* Assigned task:
In the BLM rulemaking notice, start at the words "on or before" and stop after "E-mail: comments--washington@BLM.gov.". Reproduce that span with "Hand Delivery" changed to "Courier Delivery".
━━━━━ Text segment ━━━━━
Additional revisions required by the Energy Policy Act include various 
technical corrections. Other proposed changes in sections unaffected by 
changes in the statute would clarify existing procedures, improve 
grammatical construction, conform the regulations to new administrative 
regulatory standards, and correct existing errors.

DATES: Send your comments to reach the Bureau of Land Management (BLM) 
on or before September 19, 2006. The BLM will not necessarily consider 
any comments received after the above date during its decision on the 
proposed rule.

ADDRESSES: Mail: Director (630), Bureau of Land Management, Eastern 
States Office, 7450 Boston Boulevard, Springfield, VA 22153.
    Hand Delivery: 1620 L Street, NW., Suite 401, Washington, DC 20036.
    E-mail: comments--washington@BLM.gov.
    Federal eRulemaking Portal: https://www.regulations.gov.
━━━━━ Extracted data ━━━━━
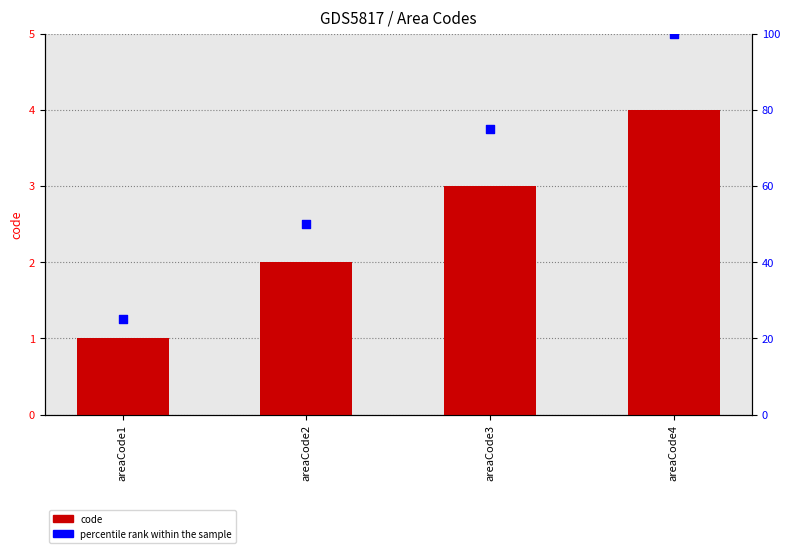

Which series reaches the minimum Y coordinate?

code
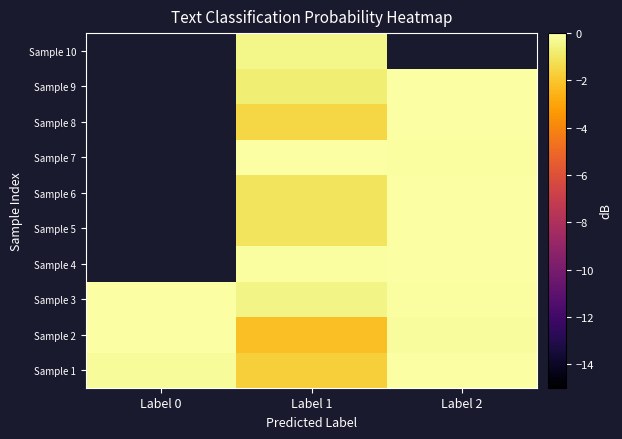

True or false: Sample 8 has a value of -2.1 at Label 1.

False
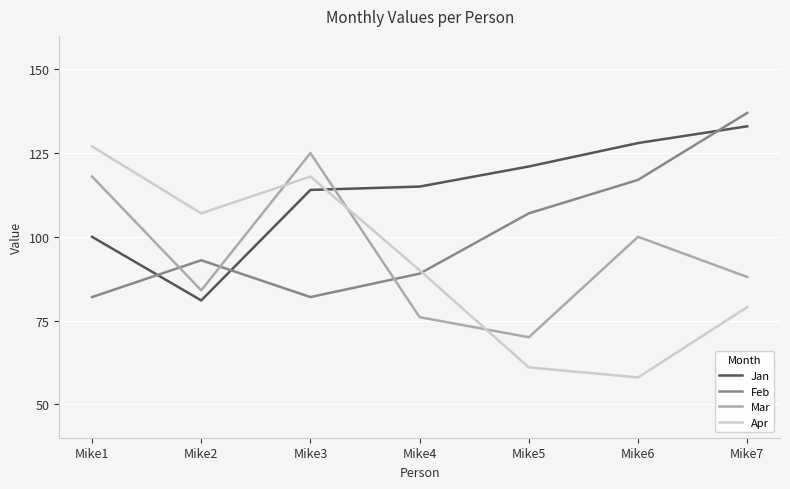

Between which two adjacent categories do Mar and Apr first intersect?

Mike2 and Mike3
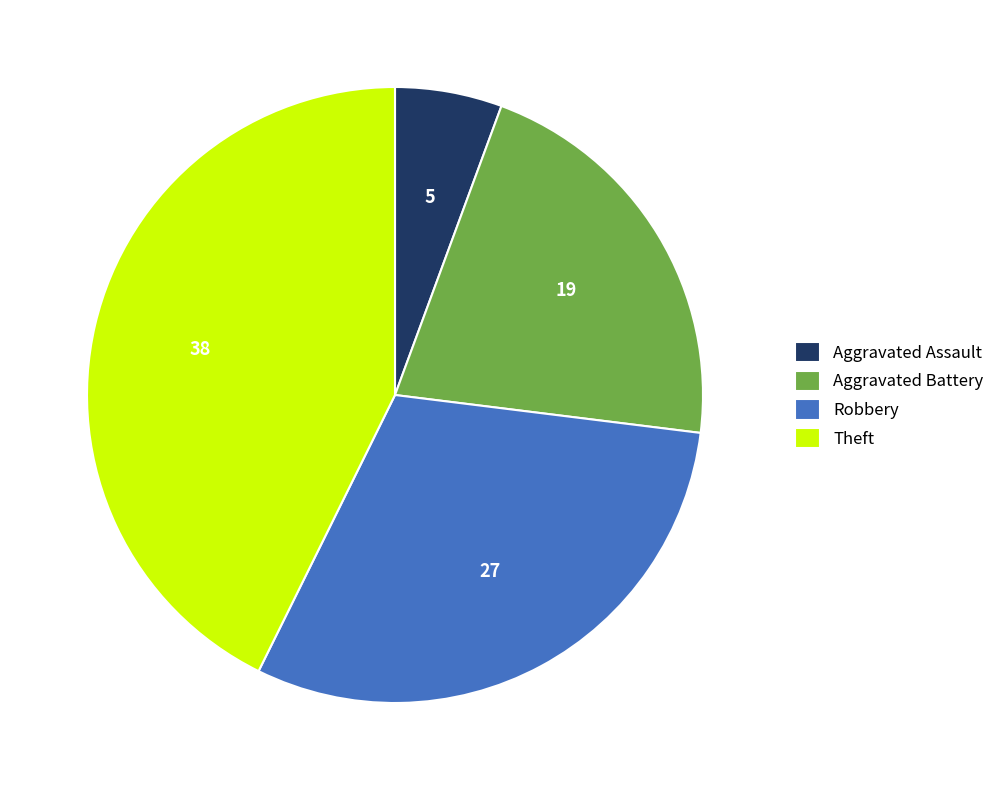

Which has a higher value, Aggravated Battery or Robbery?

Robbery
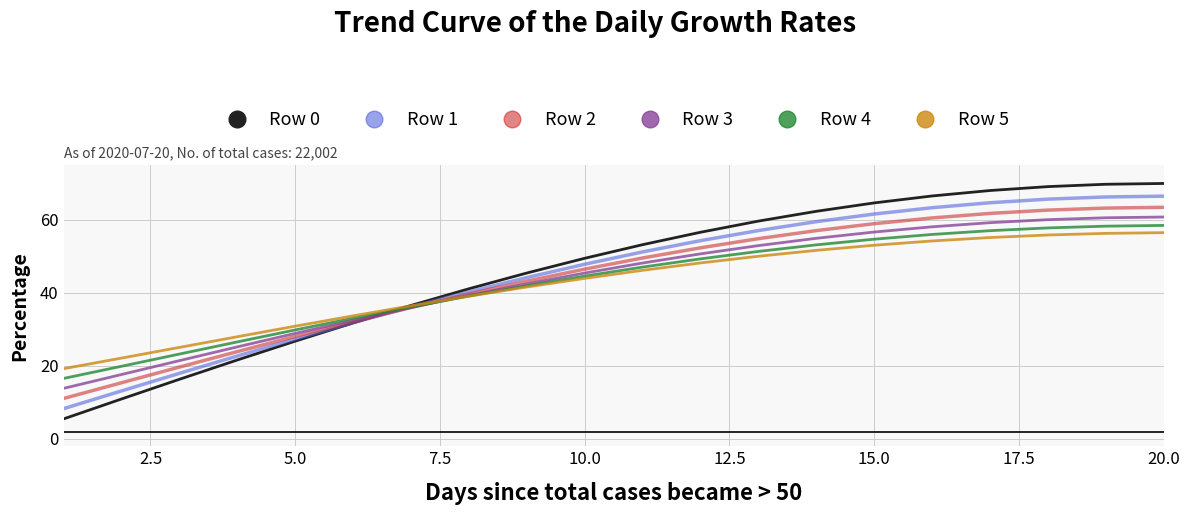

Which series has the widest spread of values?

Row 0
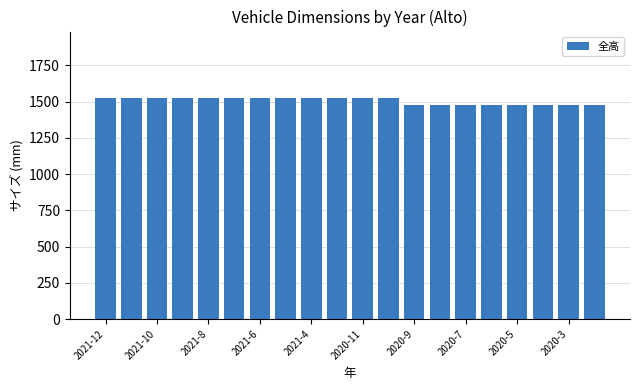

What is the value of the 5th bar from the left?

1525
━━━━━
* Result of the exercise:
on or before September 19, 2006. The BLM will not necessarily consider 
any comments received after the above date during its decision on the 
proposed rule.

ADDRESSES: Mail: Director (630), Bureau of Land Management, Eastern 
States Office, 7450 Boston Boulevard, Springfield, VA 22153.
    Courier Delivery: 1620 L Street, NW., Suite 401, Washington, DC 20036.
    E-mail: comments--washington@BLM.gov.